MediaWiki connector

With the MediaWiki connector, your organization can discover and index data from a wiki created by using MediaWiki software. This connector indexes specified content into Microsoft Search and supports periodic crawls to keep the index up to date.

This article is for Microsoft 365 administrators or anyone who configures, runs, and monitors a MediaWiki connector. It explains how to configure your connector and connector capabilities, limitations, and troubleshooting techniques.

Connect to a data source

Enter your MediaWiki URL and credentials for authenticating the connection. You'll need the following information: Tenant ID, Resource ID, Client ID, and the Client Secret.

Manage search permissions

The MediaWiki connector only supports search permissions visible to Everyone. Indexed data appears in the search results and is visible to all users in the organization.

Assign property labels

You can assign a source property to each label by choosing from a menu of options. While this step is not mandatory, having some property labels will improve the search relevance and ensure more accurate search results for end users.

Manage schema

On the Manage Schema screen, you have the option to change the schema attributes (queryable, searchable, retrievable, and refinable) associated with the properties, add optional aliases, and choose the Content property.

Set the refresh schedule

This schedule refreshes indexed data, so changes to the wiki are reflected in Microsoft Search.
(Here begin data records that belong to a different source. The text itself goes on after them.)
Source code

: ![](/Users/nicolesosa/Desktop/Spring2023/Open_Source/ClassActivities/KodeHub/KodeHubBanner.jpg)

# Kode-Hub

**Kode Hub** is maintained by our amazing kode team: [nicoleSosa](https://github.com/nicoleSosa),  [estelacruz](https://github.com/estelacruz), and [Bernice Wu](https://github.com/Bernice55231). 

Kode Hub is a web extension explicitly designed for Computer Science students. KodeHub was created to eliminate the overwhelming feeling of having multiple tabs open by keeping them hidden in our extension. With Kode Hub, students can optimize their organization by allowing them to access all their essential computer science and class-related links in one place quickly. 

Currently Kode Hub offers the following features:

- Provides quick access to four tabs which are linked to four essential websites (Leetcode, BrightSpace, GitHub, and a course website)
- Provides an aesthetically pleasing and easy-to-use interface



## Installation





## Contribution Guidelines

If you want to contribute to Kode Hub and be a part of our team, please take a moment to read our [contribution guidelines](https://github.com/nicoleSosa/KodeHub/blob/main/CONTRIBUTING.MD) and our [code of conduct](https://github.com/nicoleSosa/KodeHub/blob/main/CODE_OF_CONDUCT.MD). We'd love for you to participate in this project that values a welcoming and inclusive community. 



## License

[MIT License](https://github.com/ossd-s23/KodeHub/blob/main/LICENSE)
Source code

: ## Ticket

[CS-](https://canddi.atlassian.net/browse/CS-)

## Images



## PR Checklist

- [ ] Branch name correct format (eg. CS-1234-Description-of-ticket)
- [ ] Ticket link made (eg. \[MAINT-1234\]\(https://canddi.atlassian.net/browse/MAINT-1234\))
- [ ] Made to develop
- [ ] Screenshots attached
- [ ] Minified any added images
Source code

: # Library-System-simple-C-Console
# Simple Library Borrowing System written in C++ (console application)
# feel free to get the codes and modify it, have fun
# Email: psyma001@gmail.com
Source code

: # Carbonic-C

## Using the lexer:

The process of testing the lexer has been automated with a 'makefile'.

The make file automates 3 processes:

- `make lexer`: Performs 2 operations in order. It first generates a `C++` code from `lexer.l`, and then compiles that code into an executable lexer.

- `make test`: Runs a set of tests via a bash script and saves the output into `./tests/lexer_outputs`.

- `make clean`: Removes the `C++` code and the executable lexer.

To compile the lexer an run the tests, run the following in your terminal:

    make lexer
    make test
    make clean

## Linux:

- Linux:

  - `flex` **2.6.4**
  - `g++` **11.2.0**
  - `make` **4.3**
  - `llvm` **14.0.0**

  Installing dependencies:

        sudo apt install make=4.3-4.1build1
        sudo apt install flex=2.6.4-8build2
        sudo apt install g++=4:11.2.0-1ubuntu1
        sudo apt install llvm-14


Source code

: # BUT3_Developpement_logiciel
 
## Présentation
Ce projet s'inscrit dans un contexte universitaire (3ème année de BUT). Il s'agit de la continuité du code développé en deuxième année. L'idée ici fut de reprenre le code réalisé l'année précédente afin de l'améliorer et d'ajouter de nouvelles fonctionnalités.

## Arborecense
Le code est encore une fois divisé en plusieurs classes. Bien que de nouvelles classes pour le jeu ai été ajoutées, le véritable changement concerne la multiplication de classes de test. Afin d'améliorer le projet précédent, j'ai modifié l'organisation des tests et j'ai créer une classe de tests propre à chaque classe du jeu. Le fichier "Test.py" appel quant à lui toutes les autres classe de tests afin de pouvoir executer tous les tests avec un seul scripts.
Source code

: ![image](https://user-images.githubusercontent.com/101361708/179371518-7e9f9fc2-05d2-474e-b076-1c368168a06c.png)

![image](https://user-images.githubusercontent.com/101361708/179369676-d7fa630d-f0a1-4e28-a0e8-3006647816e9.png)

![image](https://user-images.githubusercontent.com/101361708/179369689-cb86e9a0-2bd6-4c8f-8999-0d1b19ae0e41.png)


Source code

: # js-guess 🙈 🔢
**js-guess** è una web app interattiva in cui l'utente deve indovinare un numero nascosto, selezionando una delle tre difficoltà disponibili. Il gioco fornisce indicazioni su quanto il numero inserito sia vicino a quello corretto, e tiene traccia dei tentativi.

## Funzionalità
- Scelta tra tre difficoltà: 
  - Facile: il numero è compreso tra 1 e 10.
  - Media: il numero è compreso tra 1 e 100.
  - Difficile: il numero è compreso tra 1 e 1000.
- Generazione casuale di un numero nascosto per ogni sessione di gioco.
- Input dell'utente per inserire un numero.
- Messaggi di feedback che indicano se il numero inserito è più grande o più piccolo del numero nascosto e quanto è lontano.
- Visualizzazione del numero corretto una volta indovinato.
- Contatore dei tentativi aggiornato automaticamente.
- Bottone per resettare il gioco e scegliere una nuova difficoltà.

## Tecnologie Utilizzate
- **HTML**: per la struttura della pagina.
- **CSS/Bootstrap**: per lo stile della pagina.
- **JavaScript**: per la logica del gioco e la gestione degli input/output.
All new pages, deleted pages, page content, or metadata changes appear in search results after the specified refresh interval. The crawl time is dependent on the size of the wiki. Currently the connector crawls at around 50 pages per minute.

Limitations

The MediaWiki connector has these limitations in the preview release:

  • Supports only cloud-based wikis.
  • Supports only Basic or OAuth 2.0 with Azure Active Directory or Azure authentication.
  • Doesn't support namespace selection for indexing. Indexes only Main, Category, and File namespaces.
  • Doesn't support Access Control Lists (ACLs). Thus, indexed pages are visible to all users in the organization.